Your child's cough may improve during the day, but don't be surprised if it returns at night. You may want to sleep near your child or even in the same room so that you can take quick action if your child's symptoms become severe.
In most cases of croup, your child won't need to see a doctor. However, if your child's symptoms are severe or aren't responding to home treatment, you should call your doctor.
What you can do
Before your appointment, make a list of:
- Your child's symptoms, including how long they have been occurring, what if anything makes them better or worse
- Any medication your child is taking, including over-the-counter medications, vitamins, herbs and other supplements, and their dosages
- Questions to ask your child's doctor
What to expect from your doctor
Your child's doctor will likely ask a number of questions to help determine the best course of treatment:
- What are your child's symptoms?
- Has your child had a fever or difficulty swallowing?

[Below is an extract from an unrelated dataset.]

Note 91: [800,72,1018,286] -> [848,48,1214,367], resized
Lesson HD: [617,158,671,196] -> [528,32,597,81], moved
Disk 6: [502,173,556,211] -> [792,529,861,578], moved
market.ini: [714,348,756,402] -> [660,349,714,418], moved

- How long has your child been experiencing symptoms?
- Has your child's cough become progressively worse? If so, how rapidly?
- Have you noticed a pattern to your child's cough? For instance, does it get worse at night?
- Has your child had croup in the past?
- Has your child recently been exposed to other sick children?
- Does your child have any other medical conditions?
- Are your child's vaccinations up to date?
Your doctor will ask additional questions based on your responses and your child's symptoms and needs. Preparing and anticipating questions will help you make the most of your time with the doctor.